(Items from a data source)
★ ★ ★

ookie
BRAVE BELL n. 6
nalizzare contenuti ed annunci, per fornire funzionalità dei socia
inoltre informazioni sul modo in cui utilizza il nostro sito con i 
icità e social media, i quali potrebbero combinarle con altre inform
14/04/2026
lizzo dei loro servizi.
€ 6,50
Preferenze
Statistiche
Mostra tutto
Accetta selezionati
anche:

★ ★ ★

-- Assignment --
Please reproduce each line above exactly as written.

-- Result for this task --
ookie
BRAVE BELL n. 6
nalizzare contenuti ed annunci, per fornire funzionalità dei socia
inoltre informazioni sul modo in cui utilizza il nostro sito con i 
icità e social media, i quali potrebbero combinarle con altre inform
14/04/2026
lizzo dei loro servizi.
€ 6,50
Preferenze
Statistiche
Mostra tutto
Accetta selezionati
anche:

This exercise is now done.